Say “fraud” and for many, the first names that come to mind are Enron, Madoff, WorldCom or closer to home, 1MDB. But commercial fraud is not just committed by shady financiers and big corporations cooking books, or corrupt politicians ‘taking their cut’.
Fraud is common, especially in small businesses where there is overriding management control over finances by one or two people, many of them “trusted” people who have spent years with a company – as Rita Crundwell was seen by townspeople. Fraud may not be entirely preventable, but there are numerous measures companies can put in place to reduce the probability of commercial fraud.

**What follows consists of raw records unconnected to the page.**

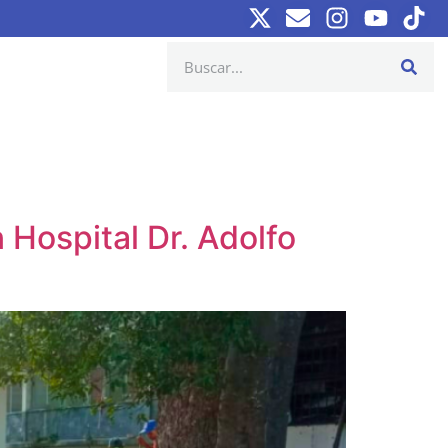
 Hospital Dr. Adolfo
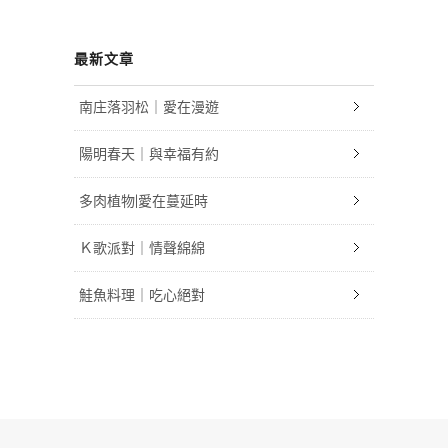
最新文章
南庄落羽松｜愛在漫遊
陽明春天｜與幸福有約
多肉植物|愛在蔓延時
Ｋ歌派對｜情聲綿綿
鮭魚料理｜吃心絕對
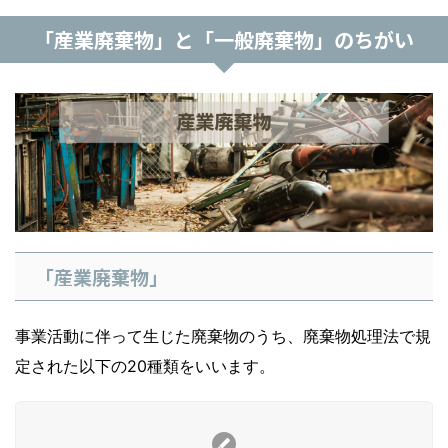
「産業廃棄物」と「一般廃棄物」のちがい
「産業廃棄物」
事業活動に伴って生じた廃棄物のうち、廃棄物処理法で規
定された以下の20種類をいいます。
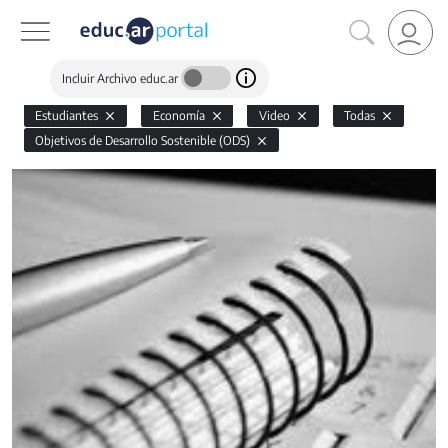
Incluir Archivo educ.ar
Estudiantes
Economía
Video
Todas
Objetivos de Desarrollo Sostenible (ODS)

The Association of Certified Fraud Examiners (ACFE) in its 2018 “Report to the Nations: Asia Pacific” study documented 220 cases of occupational fraud in APAC countries (Malaysia: 14 cases) in 2017, with median losses coming to US$236,000 (RM963,000). Fifty-one percent of the schemes were due to corruption, 47% were discovered from tips. Several anti-fraud control measures have proven successful in faster detection of fraud and lower amount of losses:
Over half (54%) of tips originate from employees– so instead of seeking to control employees, corporations instead should make them the first line of defence. Employees, unlike external parties like suppliers, are more familiar with internal processes and are thus more likely to notice if something is off.